* Work required
Go through the entries and copy each one exactly. Leave none out.

Data records
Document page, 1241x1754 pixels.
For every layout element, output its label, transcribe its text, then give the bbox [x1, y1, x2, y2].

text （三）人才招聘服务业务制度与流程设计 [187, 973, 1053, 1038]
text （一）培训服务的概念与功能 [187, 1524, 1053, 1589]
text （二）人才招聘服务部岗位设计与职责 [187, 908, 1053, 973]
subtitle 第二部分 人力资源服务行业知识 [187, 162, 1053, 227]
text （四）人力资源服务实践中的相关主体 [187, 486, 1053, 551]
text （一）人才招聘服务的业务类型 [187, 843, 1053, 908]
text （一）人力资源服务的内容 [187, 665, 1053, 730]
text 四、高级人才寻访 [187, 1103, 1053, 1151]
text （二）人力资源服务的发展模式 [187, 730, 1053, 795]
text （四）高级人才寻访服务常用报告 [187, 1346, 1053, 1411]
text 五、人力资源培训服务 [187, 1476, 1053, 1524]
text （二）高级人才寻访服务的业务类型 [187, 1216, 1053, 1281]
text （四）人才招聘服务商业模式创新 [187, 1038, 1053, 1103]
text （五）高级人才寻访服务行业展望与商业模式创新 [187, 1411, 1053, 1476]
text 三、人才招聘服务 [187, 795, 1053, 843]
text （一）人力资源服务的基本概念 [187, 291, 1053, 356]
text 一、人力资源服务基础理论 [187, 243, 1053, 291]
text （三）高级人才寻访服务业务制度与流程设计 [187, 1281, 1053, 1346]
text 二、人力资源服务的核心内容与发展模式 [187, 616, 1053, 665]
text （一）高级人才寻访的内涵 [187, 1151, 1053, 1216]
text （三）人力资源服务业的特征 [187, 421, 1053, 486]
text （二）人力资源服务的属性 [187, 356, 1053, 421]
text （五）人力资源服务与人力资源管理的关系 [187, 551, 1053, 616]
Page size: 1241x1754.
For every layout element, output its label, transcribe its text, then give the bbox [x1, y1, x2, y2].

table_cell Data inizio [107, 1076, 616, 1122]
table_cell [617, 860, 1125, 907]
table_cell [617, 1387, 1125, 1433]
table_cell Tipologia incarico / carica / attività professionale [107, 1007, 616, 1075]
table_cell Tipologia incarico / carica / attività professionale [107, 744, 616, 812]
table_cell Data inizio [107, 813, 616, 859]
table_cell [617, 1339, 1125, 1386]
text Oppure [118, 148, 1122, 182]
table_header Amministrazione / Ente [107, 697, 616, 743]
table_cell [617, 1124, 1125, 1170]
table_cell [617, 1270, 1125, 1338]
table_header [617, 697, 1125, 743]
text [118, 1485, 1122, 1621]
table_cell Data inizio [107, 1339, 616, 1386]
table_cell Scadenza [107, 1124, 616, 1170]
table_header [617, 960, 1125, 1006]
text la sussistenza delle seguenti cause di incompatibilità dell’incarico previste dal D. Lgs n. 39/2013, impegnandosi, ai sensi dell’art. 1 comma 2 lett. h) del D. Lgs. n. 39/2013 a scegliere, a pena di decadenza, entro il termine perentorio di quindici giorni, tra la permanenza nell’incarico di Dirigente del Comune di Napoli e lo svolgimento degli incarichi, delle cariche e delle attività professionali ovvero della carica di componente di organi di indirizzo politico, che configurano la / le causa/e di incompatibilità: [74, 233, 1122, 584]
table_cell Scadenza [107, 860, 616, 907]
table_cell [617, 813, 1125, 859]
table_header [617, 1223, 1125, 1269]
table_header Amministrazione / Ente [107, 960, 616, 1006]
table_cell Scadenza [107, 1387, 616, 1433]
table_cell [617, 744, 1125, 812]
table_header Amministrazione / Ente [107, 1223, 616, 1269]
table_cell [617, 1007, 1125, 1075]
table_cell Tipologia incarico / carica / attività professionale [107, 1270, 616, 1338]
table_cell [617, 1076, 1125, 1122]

* Task result
Document page, 1241x1754 pixels.
For every layout element, output its label, transcribe its text, then give the bbox [x1, y1, x2, y2].

text （三）人才招聘服务业务制度与流程设计 [187, 973, 1053, 1038]
text （一）培训服务的概念与功能 [187, 1524, 1053, 1589]
text （二）人才招聘服务部岗位设计与职责 [187, 908, 1053, 973]
subtitle 第二部分 人力资源服务行业知识 [187, 162, 1053, 227]
text （四）人力资源服务实践中的相关主体 [187, 486, 1053, 551]
text （一）人才招聘服务的业务类型 [187, 843, 1053, 908]
text （一）人力资源服务的内容 [187, 665, 1053, 730]
text 四、高级人才寻访 [187, 1103, 1053, 1151]
text （二）人力资源服务的发展模式 [187, 730, 1053, 795]
text （四）高级人才寻访服务常用报告 [187, 1346, 1053, 1411]
text 五、人力资源培训服务 [187, 1476, 1053, 1524]
text （二）高级人才寻访服务的业务类型 [187, 1216, 1053, 1281]
text （四）人才招聘服务商业模式创新 [187, 1038, 1053, 1103]
text （五）高级人才寻访服务行业展望与商业模式创新 [187, 1411, 1053, 1476]
text 三、人才招聘服务 [187, 795, 1053, 843]
text （一）人力资源服务的基本概念 [187, 291, 1053, 356]
text 一、人力资源服务基础理论 [187, 243, 1053, 291]
text （三）高级人才寻访服务业务制度与流程设计 [187, 1281, 1053, 1346]
text 二、人力资源服务的核心内容与发展模式 [187, 616, 1053, 665]
text （一）高级人才寻访的内涵 [187, 1151, 1053, 1216]
text （三）人力资源服务业的特征 [187, 421, 1053, 486]
text （二）人力资源服务的属性 [187, 356, 1053, 421]
text （五）人力资源服务与人力资源管理的关系 [187, 551, 1053, 616]
Page size: 1241x1754.
For every layout element, output its label, transcribe its text, then give the bbox [x1, y1, x2, y2].

table_cell Data inizio [107, 1076, 616, 1122]
table_cell [617, 860, 1125, 907]
table_cell [617, 1387, 1125, 1433]
table_cell Tipologia incarico / carica / attività professionale [107, 1007, 616, 1075]
table_cell Tipologia incarico / carica / attività professionale [107, 744, 616, 812]
table_cell Data inizio [107, 813, 616, 859]
table_cell [617, 1339, 1125, 1386]
text Oppure [118, 148, 1122, 182]
table_header Amministrazione / Ente [107, 697, 616, 743]
table_cell [617, 1124, 1125, 1170]
table_cell [617, 1270, 1125, 1338]
table_header [617, 697, 1125, 743]
text [118, 1485, 1122, 1621]
table_cell Data inizio [107, 1339, 616, 1386]
table_cell Scadenza [107, 1124, 616, 1170]
table_header [617, 960, 1125, 1006]
text la sussistenza delle seguenti cause di incompatibilità dell’incarico previste dal D. Lgs n. 39/2013, impegnandosi, ai sensi dell’art. 1 comma 2 lett. h) del D. Lgs. n. 39/2013 a scegliere, a pena di decadenza, entro il termine perentorio di quindici giorni, tra la permanenza nell’incarico di Dirigente del Comune di Napoli e lo svolgimento degli incarichi, delle cariche e delle attività professionali ovvero della carica di componente di organi di indirizzo politico, che configurano la / le causa/e di incompatibilità: [74, 233, 1122, 584]
table_cell Scadenza [107, 860, 616, 907]
table_cell [617, 813, 1125, 859]
table_header [617, 1223, 1125, 1269]
table_header Amministrazione / Ente [107, 960, 616, 1006]
table_cell Scadenza [107, 1387, 616, 1433]
table_cell [617, 744, 1125, 812]
table_header Amministrazione / Ente [107, 1223, 616, 1269]
table_cell [617, 1007, 1125, 1075]
table_cell Tipologia incarico / carica / attività professionale [107, 1270, 616, 1338]
table_cell [617, 1076, 1125, 1122]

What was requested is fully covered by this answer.